When a lot of gay people started dying, a sensationalist Brazilian newspaper published an article using the term “the gay plague.” We were blamed for AIDS. We got used to going to funerals; I used to go to three or four funerals a week, and the week there was no funeral, we’d say, “Oh, there was no funeral, nobody died.” That phase of AIDS was very difficult. I arrived in São Paulo in 1984, when it exploded. I can say that I was very lucky, especially to have survived because there was no treatment like there is today.
Tell us a bit about the book you’re writing.

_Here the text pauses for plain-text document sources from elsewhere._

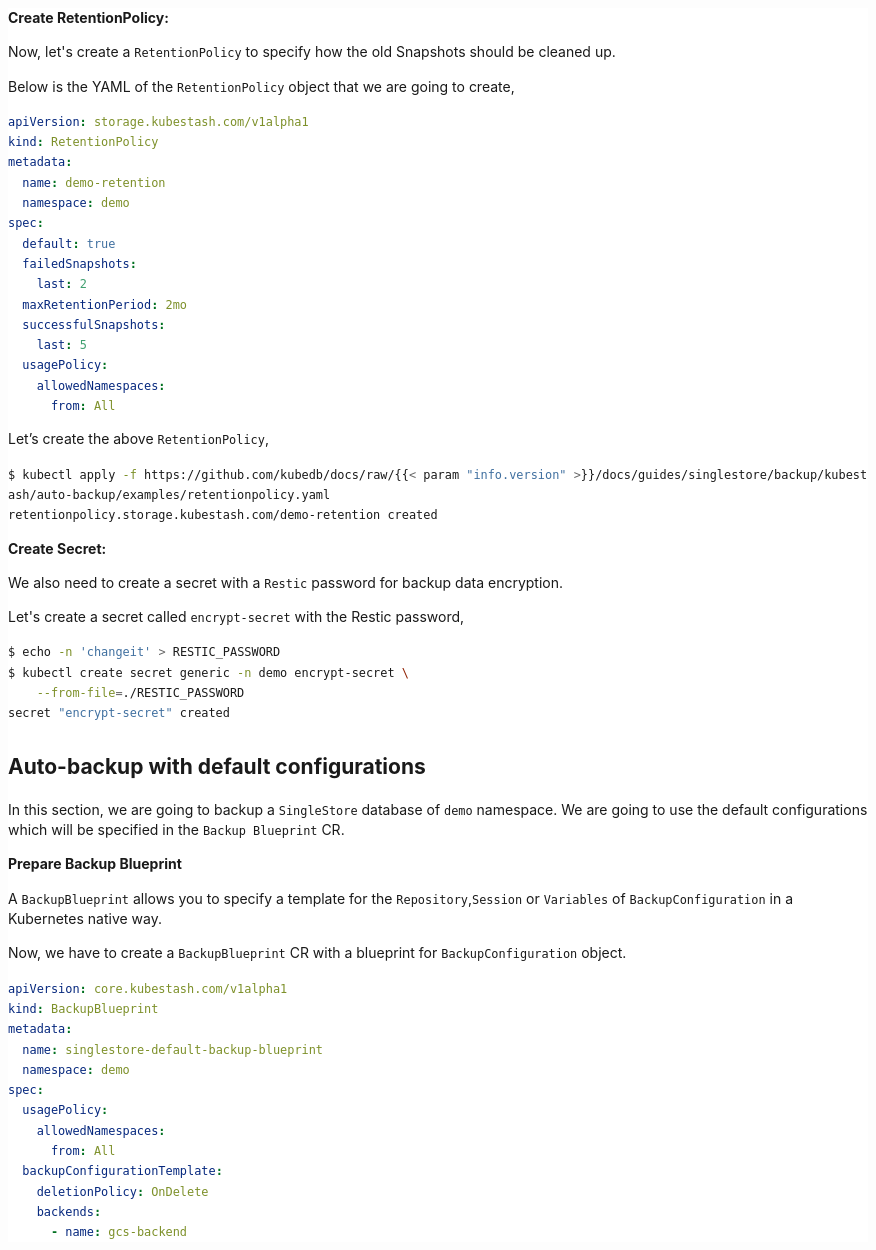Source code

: **Create RetentionPolicy:**

Now, let's create a `RetentionPolicy` to specify how the old Snapshots should be cleaned up.

Below is the YAML of the `RetentionPolicy` object that we are going to create,

```yaml
apiVersion: storage.kubestash.com/v1alpha1
kind: RetentionPolicy
metadata:
  name: demo-retention
  namespace: demo
spec:
  default: true
  failedSnapshots:
    last: 2
  maxRetentionPeriod: 2mo
  successfulSnapshots:
    last: 5
  usagePolicy:
    allowedNamespaces:
      from: All
```

Let’s create the above `RetentionPolicy`,

```bash
$ kubectl apply -f https://github.com/kubedb/docs/raw/{{< param "info.version" >}}/docs/guides/singlestore/backup/kubestash/auto-backup/examples/retentionpolicy.yaml
retentionpolicy.storage.kubestash.com/demo-retention created
```

**Create Secret:**

We also need to create a secret with a `Restic` password for backup data encryption.

Let's create a secret called `encrypt-secret` with the Restic password,

```bash
$ echo -n 'changeit' > RESTIC_PASSWORD
$ kubectl create secret generic -n demo encrypt-secret \
    --from-file=./RESTIC_PASSWORD 
secret "encrypt-secret" created
```

## Auto-backup with default configurations

In this section, we are going to backup a `SingleStore` database of `demo` namespace. We are going to use the default configurations which will be specified in the `Backup Blueprint` CR.

**Prepare Backup Blueprint**

A `BackupBlueprint` allows you to specify a template for the `Repository`,`Session` or `Variables` of `BackupConfiguration` in a Kubernetes native way.

Now, we have to create a `BackupBlueprint` CR with a blueprint for `BackupConfiguration` object.

```yaml
apiVersion: core.kubestash.com/v1alpha1
kind: BackupBlueprint
metadata:
  name: singlestore-default-backup-blueprint
  namespace: demo
spec:
  usagePolicy:
    allowedNamespaces:
      from: All
  backupConfigurationTemplate:
    deletionPolicy: OnDelete
    backends:
      - name: gcs-backend
```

Since I already write plays, I wanted to tell this story. I had planned to tell it from my point of view—everything I experienced at Nostro Mondo, all the confusion, the glories. I thought I’d write it all by myself. However, I decided to pay homage to the artists who are still alive, drag queens and trans people who performed. So I’m finalizing the interviews for the book and I’m in talks with a well-known publisher in Brazil. A screenwriter is already interested in turning the book into a streaming series. The book is tragic-comic; sometimes I’m writing it and I cry, sometimes I laugh. I can’t wait to release it.
This interview was conducted in Portuguese and translated into English by the writer; it has been edited for length and clarity.